×

Android DropboxManager介绍

96
Viking_Den
2016.09.20 12:04* 字数 1411

最近工作中需要对Crash的应用进行处理,看了下Android有提供相关的Manager对各类异常进行记录,也就是DropboxManager。

什么是 DropBoxManager ?

Enqueues chunks of data (from various sources – application crashes, kernel log records, etc.). The queue is size bounded and will drop old data if the enqueued data exceeds the maximum size. You can think of this as a persistent, system-wide, blob-oriented “logcat”.DropBoxManager entries are not sent anywhere directly, but other system. services and debugging tools may scan and upload entries for processing

DropBoxManager 是 Android 在 Froyo(API level 8) 引入的用来持续化存储系统数据的机制, 主要用于记录 Android 运行过程中, 内核, 系统进程, 用户进程等出现严重问题时的 log, 可以认为这是一个可持续存储的系统级别的 logcat.

我们可以通过用参数 DROPBOX_SERVICE 调用 getSystemService(String) 来获得这个服务, 并查询出所有存储在 DropBoxManager 里的系统错误记录.

Android 缺省能记录哪些系统错误 ?

具体能记录哪些系统错误,官方的文档中没有提及,我们在DropboxManager.java源代码文件中的EXTRA_TAG(tag)中找到相关信息。

  • crash (应用程序强制关闭, Force Close)
    当Java层遇到未被 catch 的例外时, ActivityManagerService 会记录一次 crash到 DropBoxManager中, 并弹出 Force Close对话框提示用户.
 /**
 * Used by {@link com.android.internal.os.RuntimeInit} to report when an application crashes.
 * The application process will exit immediately after this call returns.
 * @param app object of the crashing app, null for the system server
 * @param crashInfo describing the exception
 */
 public void handleApplicationCrash(IBinder app, ApplicationErrorReport.CrashInfo crashInfo) {
       ProcessRecord r = findAppProcess(app, "Crash");
       final String processName = app == null ? "system_server": (r == null ? "unknown" : r.processName);
       handleApplicationCrashInner("crash", r, processName, crashInfo);
 }

 /* Native crash reporting uses this inner version because it needs to be somewhat
 * decoupled from the AM-managed cleanup lifecycle
 */
 void handleApplicationCrashInner(String eventType, ProcessRecord r, String processName,ApplicationErrorReport.CrashInfo crashInfo) {
      EventLog.writeEvent(EventLogTags.AM_CRASH, Binder.getCallingPid(),
      UserHandle.getUserId(Binder.getCallingUid()), processName, r == null ? -1 : r.info.flags,crashInfo.exceptionClassName,crashInfo.exceptionMessage,crashInfo.throwFileName,crashInfo.throwLineNumber);

      addErrorToDropBox(eventType, r, processName, null, null, null, null, null, crashInfo);

      crashApplication(r, crashInfo);
 }
  • anr (应用程序没响应, Application Not Responding, ANR)

◆ **书面任务**:
把页面摘录中“具体能记录哪些系统错误,官方”与“this call returns.”之间的文字一字不差地抄出来，两端的这两处也包括在内。

◆ **材料**:

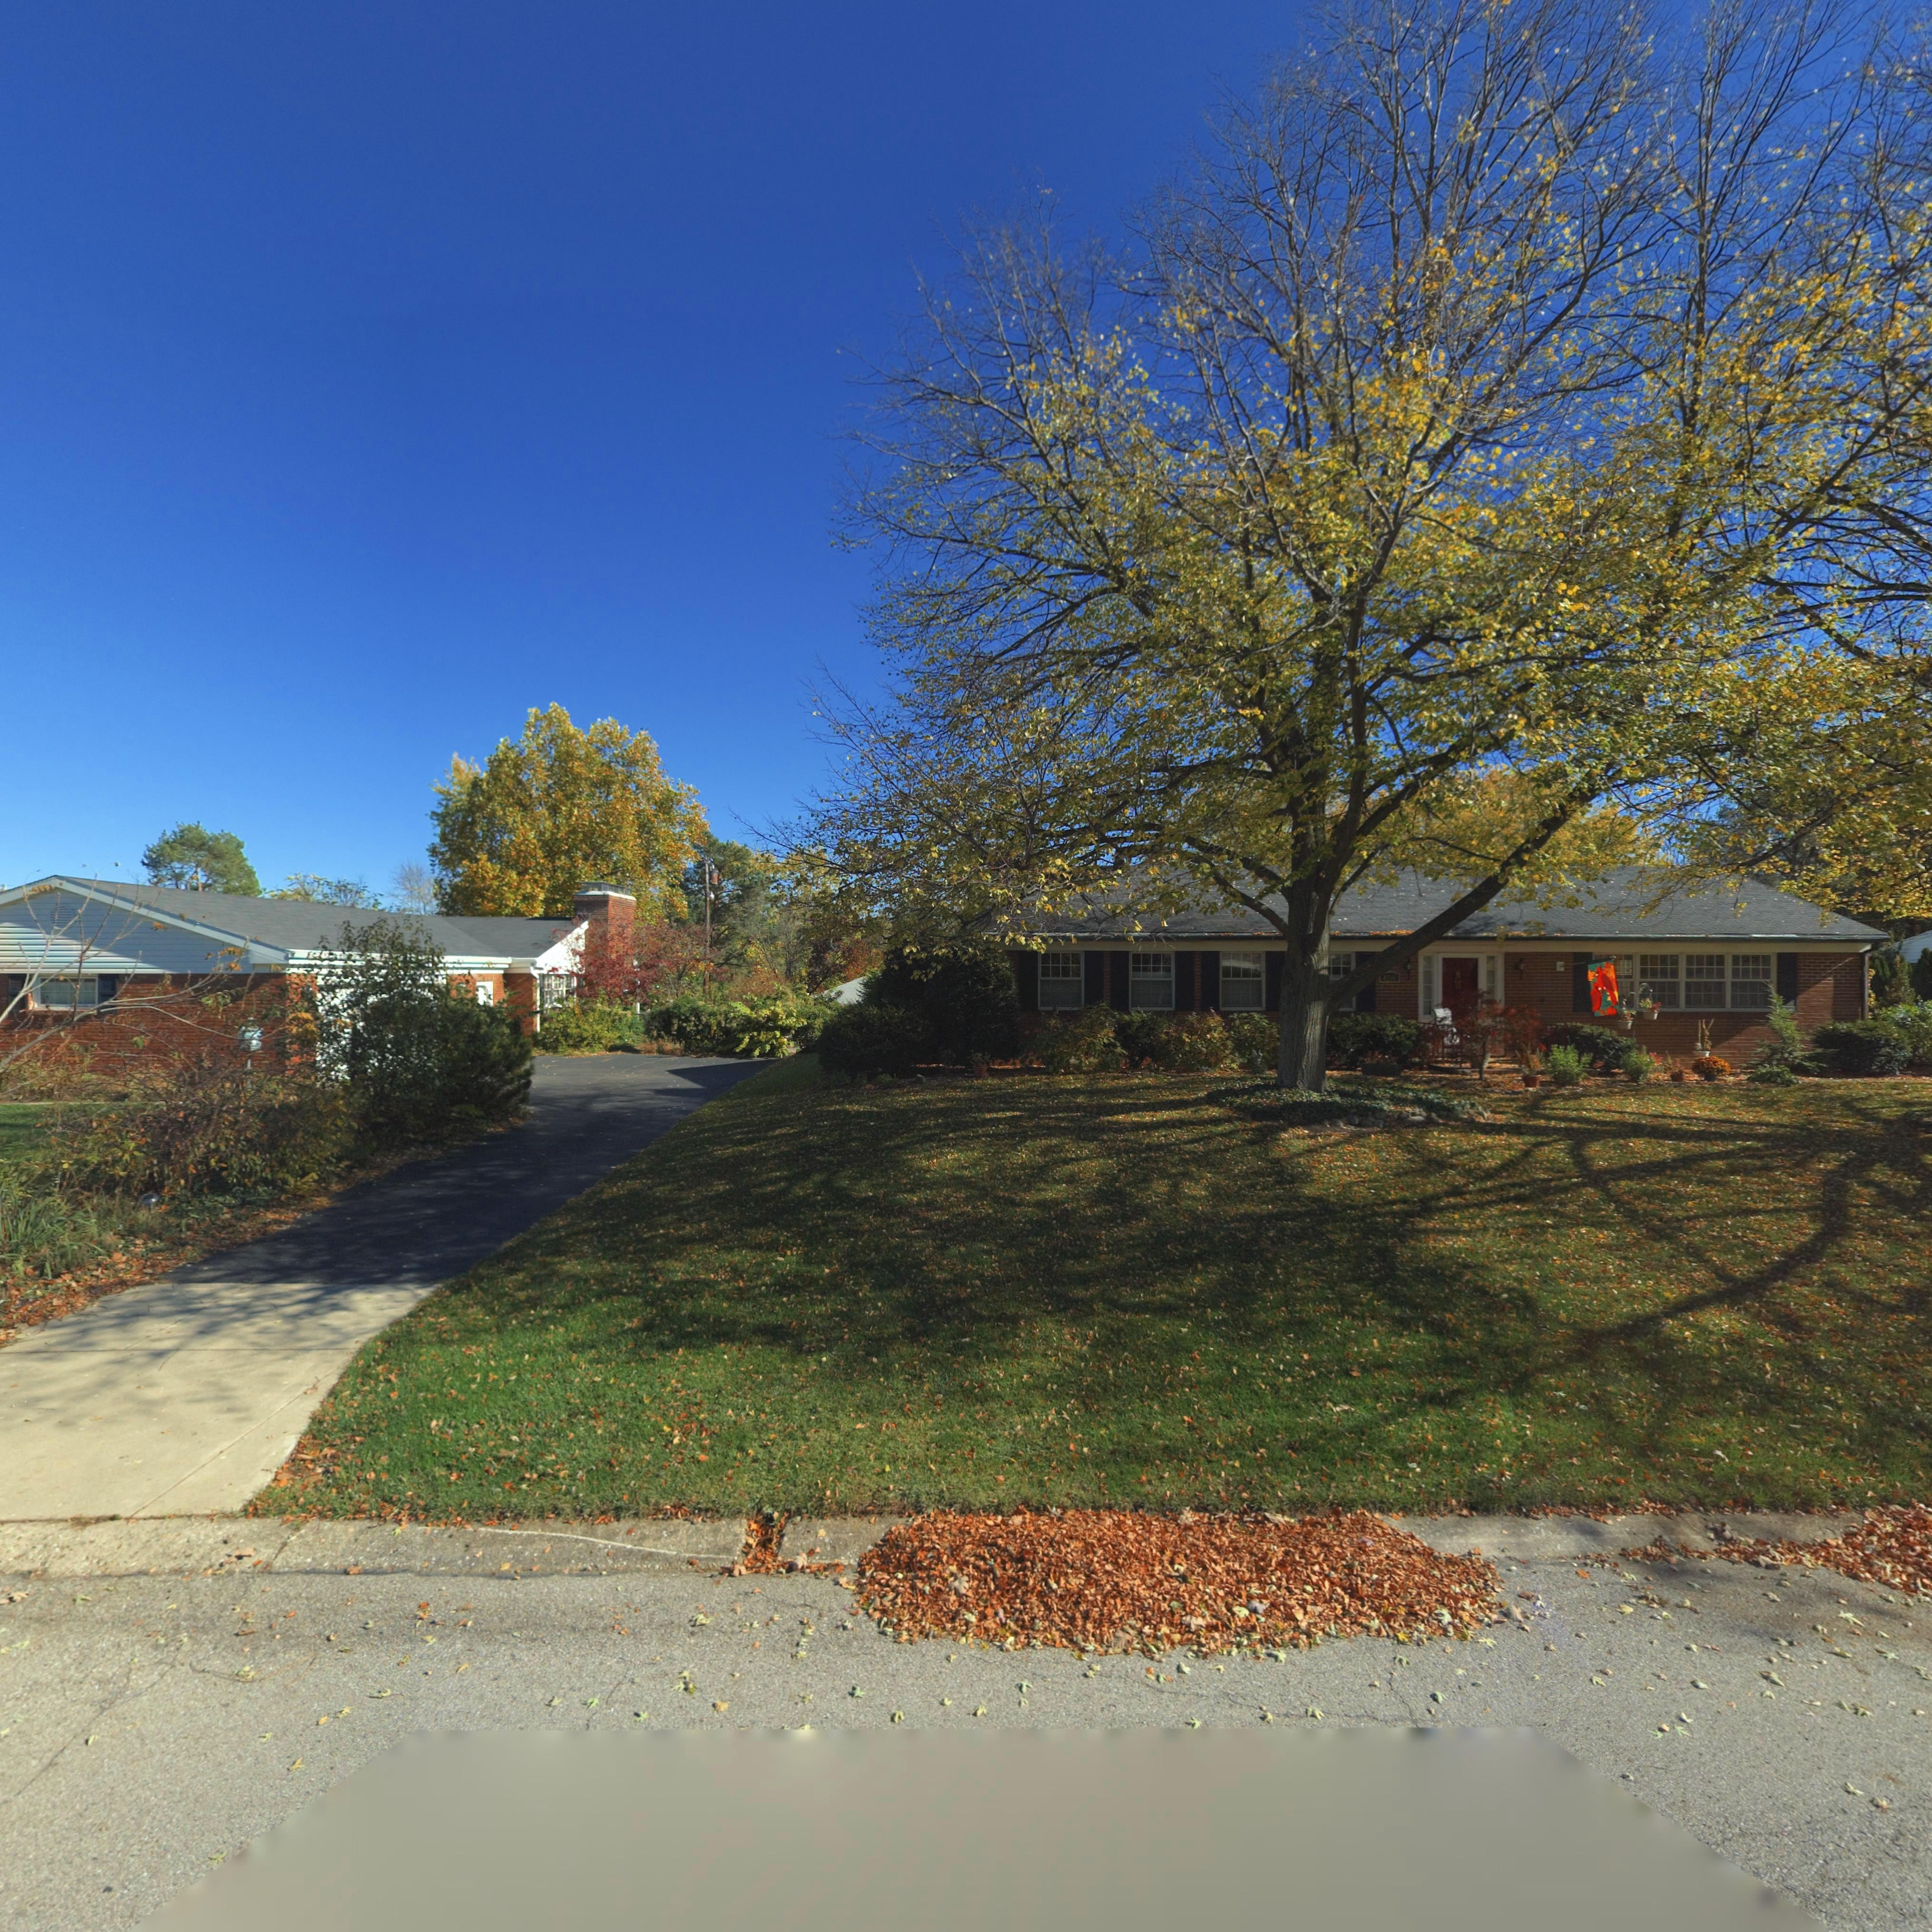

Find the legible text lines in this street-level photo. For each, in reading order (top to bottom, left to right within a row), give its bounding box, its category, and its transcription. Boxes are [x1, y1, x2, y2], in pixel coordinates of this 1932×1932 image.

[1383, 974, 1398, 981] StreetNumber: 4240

◆ **书面答案**:
具体能记录哪些系统错误,官方的文档中没有提及,我们在DropboxManager.java源代码文件中的EXTRA_TAG(tag)中找到相关信息。

  • crash (应用程序强制关闭, Force Close)
    当Java层遇到未被 catch 的例外时, ActivityManagerService 会记录一次 crash到 DropBoxManager中, 并弹出 Force Close对话框提示用户.
 /**
 * Used by {@link com.android.internal.os.RuntimeInit} to report when an application crashes.
 * The application process will exit immediately after this call returns.